Exercise:
Set the listing down again in full, word for word, with the pictures left out.
○ ○ ○ ○ ○
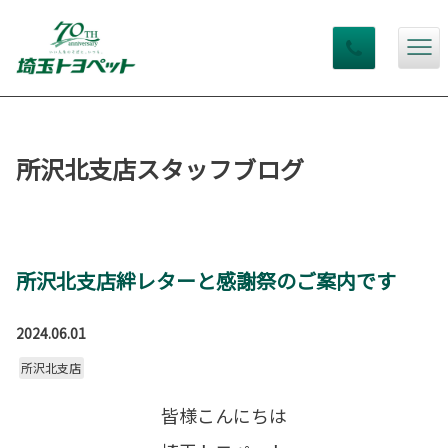
所沢北支店スタッフブログ
所沢北支店絆レターと感謝祭のご案内です
2024.06.01
所沢北支店
皆様こんにちは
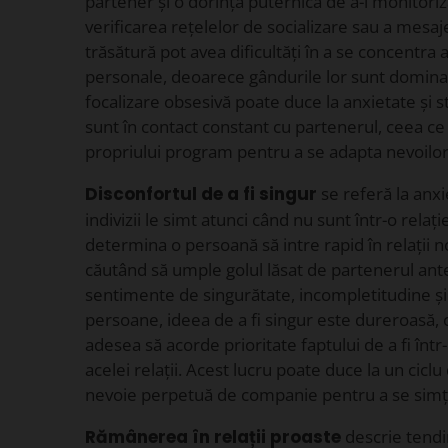
partener și o dorință puternică de a-i monitoriza 
verificarea rețelelor de socializare sau a mesa
trăsătură pot avea dificultăți în a se concentra 
personale, deoarece gândurile lor sunt domina
focalizare obsesivă poate duce la anxietate și s
sunt în contact constant cu partenerul, ceea c
propriului program pentru a se adapta nevoilor
Disconfortul de a fi singur
se referă la anxi
indivizii le simt atunci când nu sunt într-o relaț
determina o persoană să intre rapid în relații n
căutând să umple golul lăsat de partenerul ante
sentimente de singurătate, incompletitudine și 
persoane, ideea de a fi singur este dureroasă,
adesea să acorde prioritate faptului de a fi într-
acelei relații. Acest lucru poate duce la un ciclu
nevoie perpetuă de companie pentru a se simți 
Rămânerea în relații proaste
descrie tendin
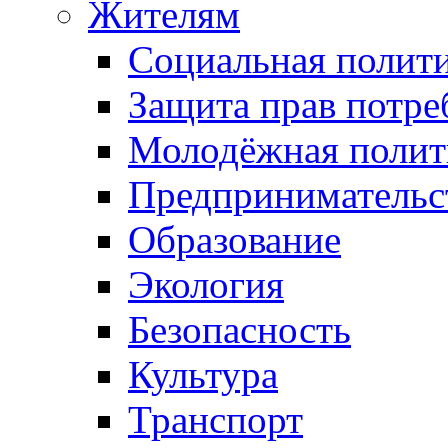
Жителям
Социальная полит
Защита прав потре
Молодёжная полит
Предпринимательс
Образование
Экология
Безопасность
Культура
Транспорт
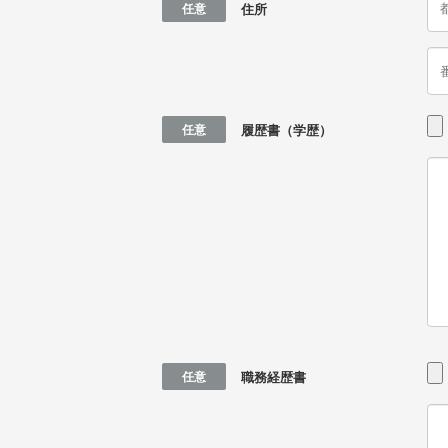
任意
住所
任意
履歴書（学歴）
任意
職務経歴書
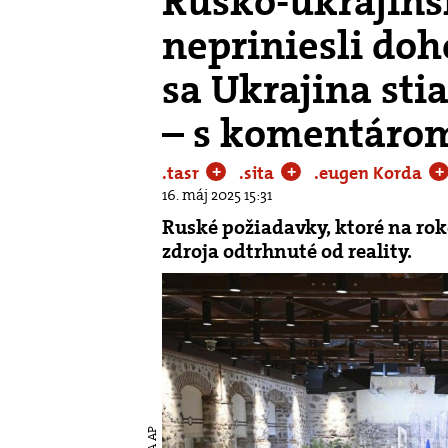
Rusko-ukrajins
nepriniesli doh
sa Ukrajina sti
– s komentárom
.tasr
.sita
.eugen Korda
+
+
+
16. máj 2025 15:31
Ruské požiadavky, ktoré na rok
zdroja odtrhnuté od reality.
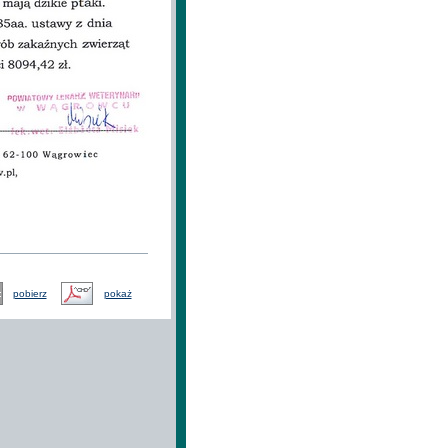
pobierz
pokaż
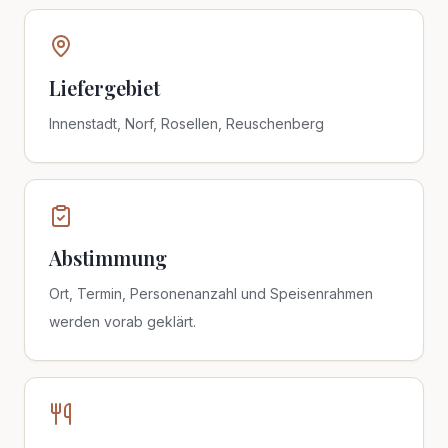
Liefergebiet
Innenstadt, Norf, Rosellen, Reuschenberg
Abstimmung
Ort, Termin, Personenanzahl und Speisenrahmen
werden vorab geklärt.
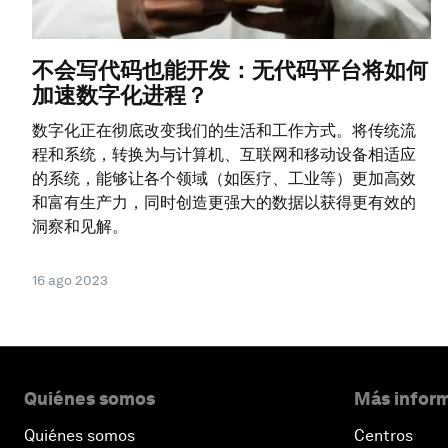
不会写代码也能开发：无代码平台将如何
加速数字化进程？
数字化正在彻底改变我们的生活和工作方式。将传统流
程和系统，转换为与计算机、互联网和移动设备相适应
的系统，能够让各个领域（如医疗、工业等）更加高效
和富有生产力，同时创造更强大的数据以获得更有效的
洞察和见解。
16 ago 2023
Quiénes somos
Más inform
Quiénes somos
Centros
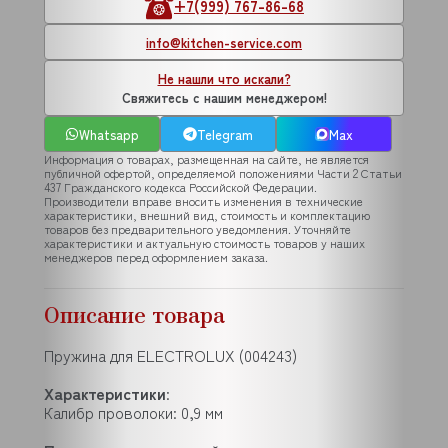
+7(999) 767-86-68
info@kitchen-service.com
Не нашли что искали?
Свяжитесь с нашим менеджером!
Whatsapp
Telegram
Max
Информация о товарах, размещенная на сайте, не является
публичной офертой, определяемой положениями Части 2 Статьи
437 Гражданского кодекса Российской Федерации.
Производители вправе вносить изменения в технические
характеристики, внешний вид, стоимость и комплектацию
товаров без предварительного уведомления. Уточняйте
характеристики и актуальную стоимость товаров у наших
менеджеров перед оформлением заказа.
Описание товара
Пружина для ELECTROLUX (004243)
Характеристики
:
Калибр проволоки: 0,9 мм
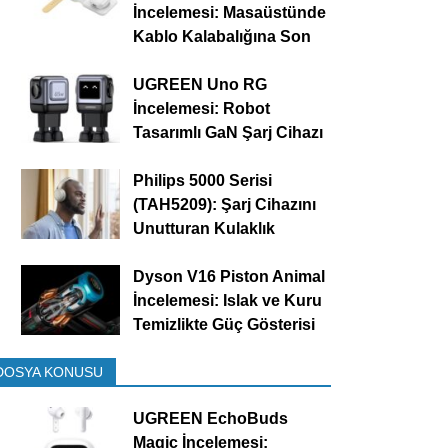
İncelemesi: Masaüstünde
Kablo Kalabalığına Son
UGREEN Uno RG
İncelemesi: Robot
Tasarımlı GaN Şarj Cihazı
Philips 5000 Serisi
(TAH5209): Şarj Cihazını
Unutturan Kulaklık
Dyson V16 Piston Animal
İncelemesi: Islak ve Kuru
Temizlikte Güç Gösterisi
DOSYA KONUSU
UGREEN EchoBuds
Magic İncelemesi:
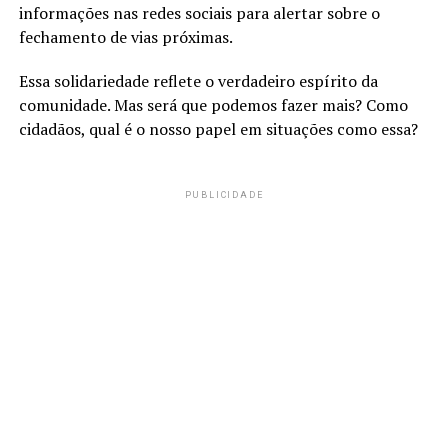
informações nas redes sociais para alertar sobre o
fechamento de vias próximas.
Essa solidariedade reflete o verdadeiro espírito da
comunidade. Mas será que podemos fazer mais? Como
cidadãos, qual é o nosso papel em situações como essa?
PUBLICIDADE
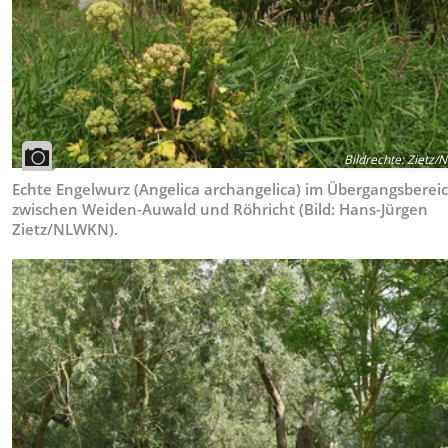
Bildrechte
:
Zietz/
Echte Engelwurz (Angelica archangelica) im Übergangsberei
zwischen Weiden-Auwald und Röhricht (Bild: Hans-Jürgen
Zietz/NLWKN).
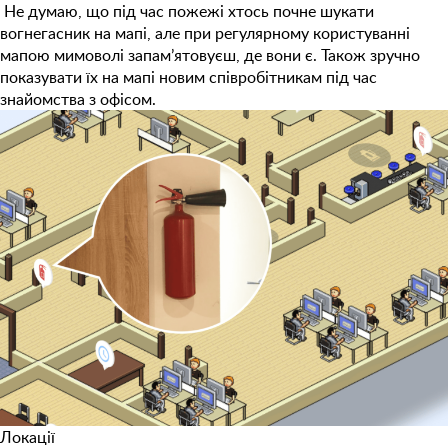
Не думаю, що під час пожежі хтось почне шукати
вогнегасник на мапі, але при регулярному користуванні
мапою мимоволі запам’ятовуєш, де вони є. Також зручно
показувати їх на мапі новим співробітникам під час
знайомства з офісом.
Локації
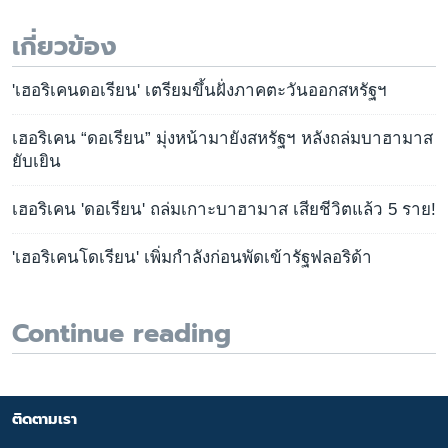
เกี่ยวข้อง
'เฮอริเคนดอเรียน' เตรียมขึ้นฝั่งภาคตะวันออกสหรัฐฯ
เฮอริเคน “ดอเรียน” มุ่งหน้ามายังสหรัฐฯ หลังถล่มบาฮามาส
ยับเยิน
เฮอริเคน 'ดอเรียน' ถล่มเกาะบาฮามาส เสียชีวิตแล้ว 5 ราย!
'เฮอริเคนโดเรียน' เพิ่มกำลังก่อนพัดเข้ารัฐฟลอริด้า
Continue reading
ติดตามเรา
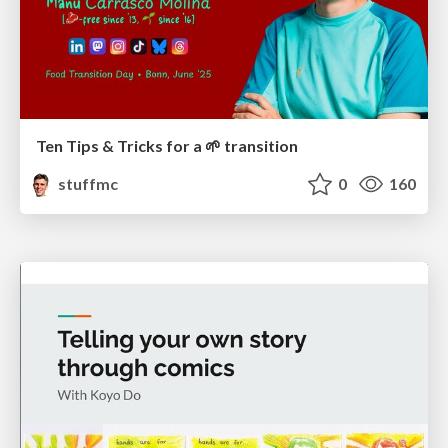
Ten Tips & Tricks for a 🌱 transition
stuffmc
0
160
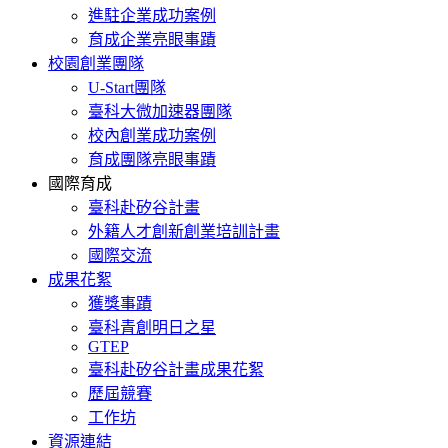
進駐企業成功案例
育成企業亮眼事蹟
校園創業團隊
U-Start團隊
臺科大微加速器團隊
校內創業成功案例
育成團隊亮眼事蹟
國際育成
臺科赴矽谷計畫
外籍人才創新創業培訓計畫
國際交流
成果花絮
獲獎事蹟
臺科青創明日之星
GTEP
臺科赴矽谷計畫成果花絮
歷屆競賽
工作坊
資源連結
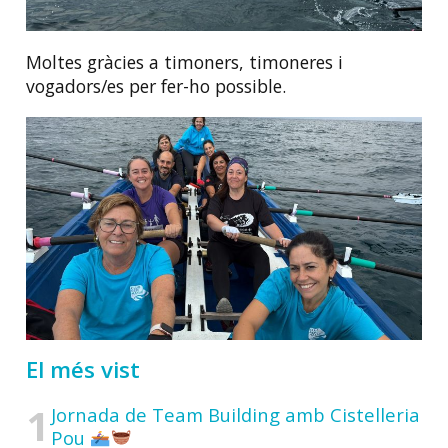
Moltes gràcies a timoners, timoneres i
vogadors/es per fer-ho possible.
El més vist
Jornada de Team Building amb Cistelleria
Pou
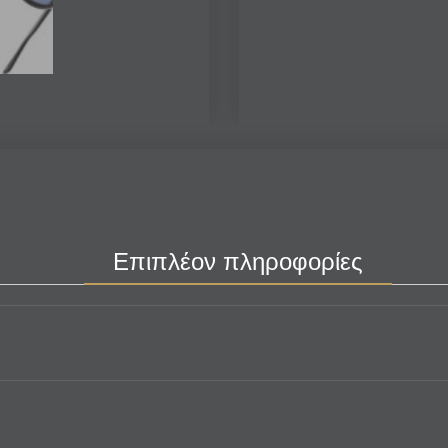
Επιπλέον πληροφορίες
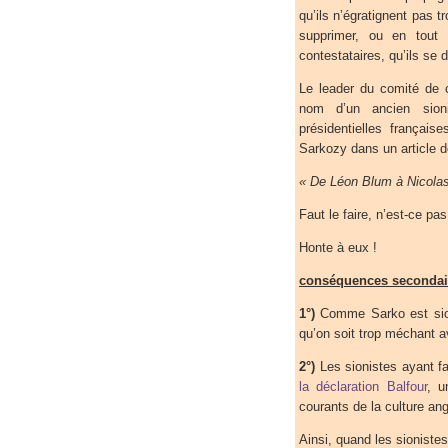
qu’ils n’égratignent pas 
supprimer, ou en tout c
contestataires, qu’ils se
Le leader du comité de 
nom d’un ancien sioni
présidentielles françai
Sarkozy dans un article do
« De Léon Blum à Nicolas
Faut le faire, n’est-ce pas
Honte à eux !
conséquences secondair
1°)
Comme Sarko est sioni
qu’on soit trop méchant av
2°)
Les sionistes ayant fa
la déclaration Balfour
, u
courants de la culture a
Ainsi, quand les sionistes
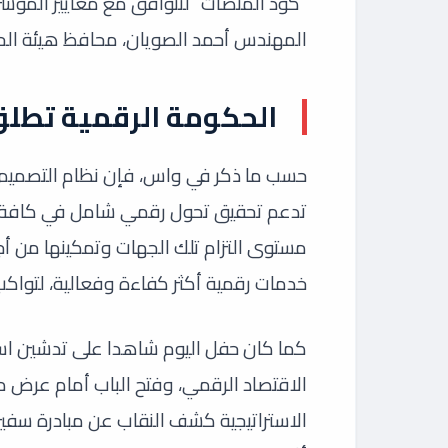
“كود المنصات” لتتوافق مع معايير المؤشرا
المهندس أحمد الصويان، محافظ هيئة الح
الحكومة الرقمية تطلق
حسب ما ذكر في واس، فإن نظام التصميم ال
تدعم تحقيق تحول رقمي شامل في كافة الج
مستوى التزام تلك الجهات وتمكينها من أ
خدمات رقمية أكثر كفاءة وفعالية، لتواكب 
كما كان حفل اليوم شاهدا على تدشين استر
الاقتصاد الرقمي، وفتح الباب أمام عرض 
الاستراتيجية كشف النقاب عن مبادرة سفير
○ ○ ○ ○ ○
Answer box:
所沢北支店スタッフブログ
所沢北支店絆レターと感謝祭のご案内です
2024.06.01
所沢北支店
皆様こんにちは
partener și o dorință puternică de a-i monitoriza 
verificarea rețelelor de socializare sau a mesa
trăsătură pot avea dificultăți în a se concentra 
personale, deoarece gândurile lor sunt domina
focalizare obsesivă poate duce la anxietate și s
sunt în contact constant cu partenerul, ceea c
propriului program pentru a se adapta nevoilor
Disconfortul de a fi singur
se referă la anxi
indivizii le simt atunci când nu sunt într-o relaț
determina o persoană să intre rapid în relații n
căutând să umple golul lăsat de partenerul ante
sentimente de singurătate, incompletitudine și 
persoane, ideea de a fi singur este dureroasă,
adesea să acorde prioritate faptului de a fi într-
acelei relații. Acest lucru poate duce la un ciclu
nevoie perpetuă de companie pentru a se simți 
Rămânerea în relații proaste
descrie tendin
Жителям
Социальная полит
Защита прав потре
Молодёжная полит
Предпринимательс
Образование
Экология
Безопасность
Культура
Транспорт
任意
住所
任意
履歴書（学歴）
任意
職務経歴書
Rusko-ukrajins
nepriniesli doh
sa Ukrajina sti
– s komentárom
.tasr
.sita
.eugen Korda
+
+
+
16. máj 2025 15:31
Ruské požiadavky, ktoré na rok
zdroja odtrhnuté od reality.
pobierz
pokaż
Liefergebiet
Innenstadt, Norf, Rosellen, Reuschenberg
Abstimmung
Ort, Termin, Personenanzahl und Speisenrahmen
werden vorab geklärt.
不会写代码也能开发：无代码平台将如何
加速数字化进程？
数字化正在彻底改变我们的生活和工作方式。将传统流
程和系统，转换为与计算机、互联网和移动设备相适应
的系统，能够让各个领域（如医疗、工业等）更加高效
和富有生产力，同时创造更强大的数据以获得更有效的
洞察和见解。
16 ago 2023
Quiénes somos
Más inform
Quiénes somos
Centros
+7(999) 767-86-68
info@kitchen-service.com
Не нашли что искали?
Свяжитесь с нашим менеджером!
Whatsapp
Telegram
Max
Информация о товарах, размещенная на сайте, не является
публичной офертой, определяемой положениями Части 2 Статьи
437 Гражданского кодекса Российской Федерации.
Производители вправе вносить изменения в технические
характеристики, внешний вид, стоимость и комплектацию
товаров без предварительного уведомления. Уточняйте
характеристики и актуальную стоимость товаров у наших
менеджеров перед оформлением заказа.
Описание товара
Пружина для ELECTROLUX (004243)
Характеристики
:
Калибр проволоки: 0,9 мм
İncelemesi: Masaüstünde
Kablo Kalabalığına Son
UGREEN Uno RG
İncelemesi: Robot
Tasarımlı GaN Şarj Cihazı
Philips 5000 Serisi
(TAH5209): Şarj Cihazını
Unutturan Kulaklık
Dyson V16 Piston Animal
İncelemesi: Islak ve Kuru
Temizlikte Güç Gösterisi
DOSYA KONUSU
UGREEN EchoBuds
Magic İncelemesi:
informações nas redes sociais para alertar sobre o
fechamento de vias próximas.
Essa solidariedade reflete o verdadeiro espírito da
comunidade. Mas será que podemos fazer mais? Como
cidadãos, qual é o nosso papel em situações como essa?
PUBLICIDADE
Bildrechte
:
Zietz/
Echte Engelwurz (Angelica archangelica) im Übergangsberei
zwischen Weiden-Auwald und Röhricht (Bild: Hans-Jürgen
Zietz/NLWKN).
Не думаю, що під час пожежі хтось почне шукати
вогнегасник на мапі, але при регулярному користуванні
мапою мимоволі запам’ятовуєш, де вони є. Також зручно
показувати їх на мапі новим співробітникам під час
знайомства з офісом.
Локації
เกี่ยวข้อง
'เฮอริเคนดอเรียน' เตรียมขึ้นฝั่งภาคตะวันออกสหรัฐฯ
เฮอริเคน “ดอเรียน” มุ่งหน้ามายังสหรัฐฯ หลังถล่มบาฮามาส
ยับเยิน
เฮอริเคน 'ดอเรียน' ถล่มเกาะบาฮามาส เสียชีวิตแล้ว 5 ราย!
'เฮอริเคนโดเรียน' เพิ่มกำลังก่อนพัดเข้ารัฐฟลอริด้า
Continue reading
ติดตามเรา
Ten Tips & Tricks for a 🌱 transition
stuffmc
0
160
進駐企業成功案例
育成企業亮眼事蹟
校園創業團隊
U-Start團隊
臺科大微加速器團隊
校內創業成功案例
育成團隊亮眼事蹟
國際育成
臺科赴矽谷計畫
外籍人才創新創業培訓計畫
國際交流
成果花絮
獲獎事蹟
臺科青創明日之星
GTEP
臺科赴矽谷計畫成果花絮
歷屆競賽
工作坊
資源連結
Moltes gràcies a timoners, timoneres i
vogadors/es per fer-ho possible.
El més vist
Jornada de Team Building amb Cistelleria
Pou
Επιπλέον πληροφορίες
qu’ils n’égratignent pas 
supprimer, ou en tout c
contestataires, qu’ils se
Le leader du comité de 
nom d’un ancien sioni
présidentielles françai
Sarkozy dans un article do
« De Léon Blum à Nicolas
Faut le faire, n’est-ce pas
Honte à eux !
conséquences secondair
1°)
Comme Sarko est sioni
qu’on soit trop méchant av
2°)
Les sionistes ayant fa
la déclaration Balfour
, u
courants de la culture a
Ainsi, quand les sionistes
“كود المنصات” لتتوافق مع معايير المؤشرا
المهندس أحمد الصويان، محافظ هيئة الح
الحكومة الرقمية تطلق
حسب ما ذكر في واس، فإن نظام التصميم ال
تدعم تحقيق تحول رقمي شامل في كافة الج
مستوى التزام تلك الجهات وتمكينها من أ
خدمات رقمية أكثر كفاءة وفعالية، لتواكب 
كما كان حفل اليوم شاهدا على تدشين استر
الاقتصاد الرقمي، وفتح الباب أمام عرض 
الاستراتيجية كشف النقاب عن مبادرة سفير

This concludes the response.